Better Life Program for the African Rural Woman
- Formation: 1987
- Founder: Maryam Babangida
- Type: NGO
- Legal status: CAC
- Headquarters: Abuja
- Location: Nigeria;
- Key people: Aisha Babangida, (Chairperson)
- Website: www.betterlife-africa.org -

= Better Life Program for the African Rural Woman =

Non-profit organisation in Nigeria

The Better Life Program for the African Rural Woman or BLPARW is a non-profit organisation which was initiated by the late Maryam Babangida, in September 1987 in Nigeria. She was the wife of former Military President of Nigeria, Ibrahim Babangida.

The vision of the program is to see an emergence of a well informed, economical and socio-politically empowered African woman participating effectively in the process of National development. The current Chairperson of the Better Life Program for the African Rural Woman is Aisha Babangida, the first daughter of Late Maryam Babangida.

== The Program ==
Maryam Ibrahim Babangida held consultations with various stakeholders such as the Directorate for Food and Rural Infrastructure and women organizations about economic and social constraints affecting rural women. In 1986, she visited two villages close to Lagos, Igbologun and Ilado-Odo. The villages did not have clean water and power distribution infrastructure. The visit confirmed her understanding that more actions should be directed towards rural development. In 1987, a workshop on the role of rural women in development was held in Abuja and led to the establishment of Better Life Program for the Rural Woman.

Currently the organisation has recently developed a new strategy which will be implemented over the next five years to ensure rural women in Nigeria and Africa are supported and empowered.

== Projects==
BLPARW projects are community-based initiatives aimed at supporting women in African communities in forming organized and collaborative working groups. These projects adopt structured approaches to address shared challenges and improve group effectiveness and sustainability.

===Agriculture===
BLPARW developed strategies to mobilized rural women farmers to produce marketable, scalable and exportable food crops that have nutritional and national development values. Crops such as cassava for starch production and grain produce, shea butter, fonio, rice, etc. Women farmers are encouraged to unite under the cooperative societies to increase access to credit and land grants, extension services and technology.

=== Cottage Industry ===
The African rural woman working within the cottage industry is often characterized by her hard work and labor-intensive efforts. She typically runs a small-scale production business, mostly operated from her home, rather than a purpose-built facility. BLPARW supports her journey by enhancing her production line.

=== Adult and Financial Literacy Programs ===
Helping African women develop and improve their ability to read and write. Building their self-esteem and self-confidence. Helping women achieve proficiency in personal and business finance, as well as investment decisions. Providing the knowledge and skills required to make appropriate financial decisions, create budget and the ability to track spending.
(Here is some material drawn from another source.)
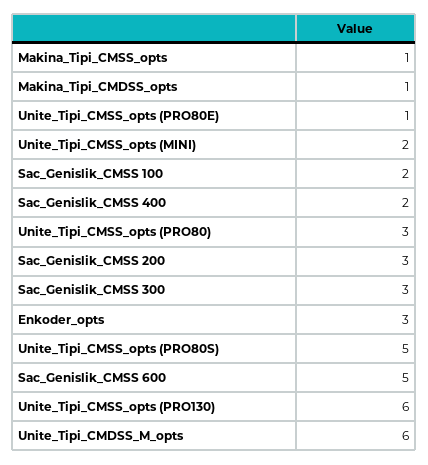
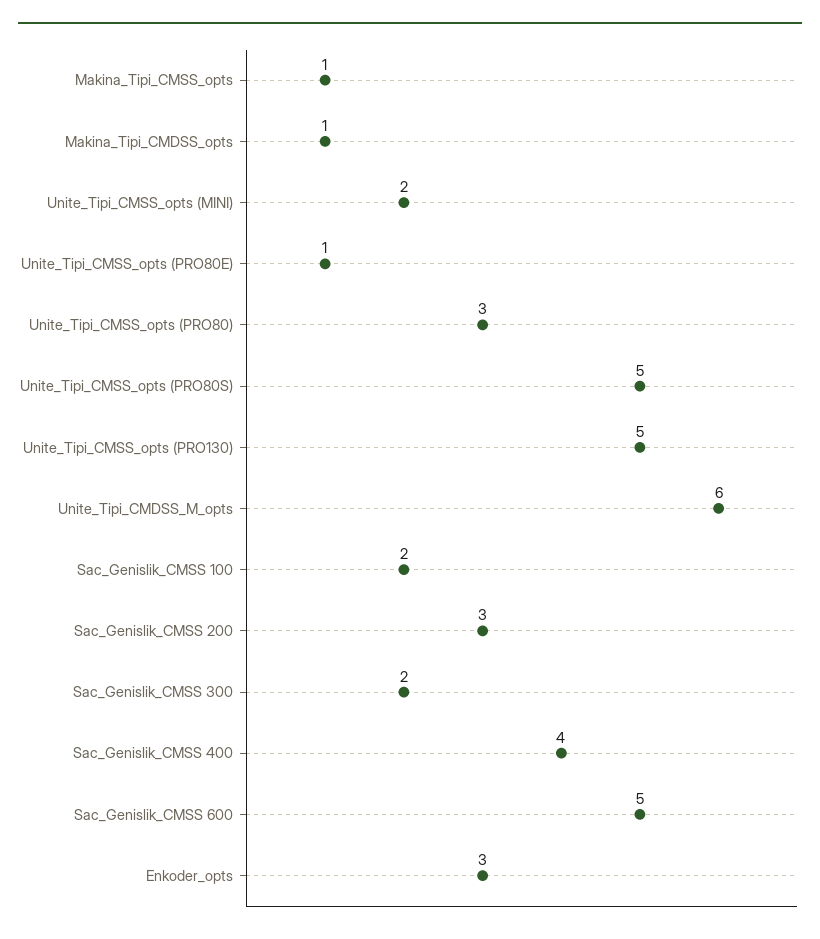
Sac_Genislik_CMSS 400: 2 -> 4
Sac_Genislik_CMSS 300: 3 -> 2
Unite_Tipi_CMSS_opts (PRO130): 6 -> 5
=== Health Outreach Program ===
BLPARW through its initiative Sauki, a health outreach program improves the access African rural women and their children have to superior health and as a result promote the wellness in Africa’s rural communities. The platform organizes community outreach programs twice a year to address basic problems such as lack of health screenings. The medical practitioners within BLPARW conduct assessments, make recommendations including setting individual health and wellness goals.

== Organizational structure ==
After the relaunch of BLPARW, the organization is managed by the board of trustees, management team, led by the MD/CEO with a strong routine of field volunteer as well as various technical partners.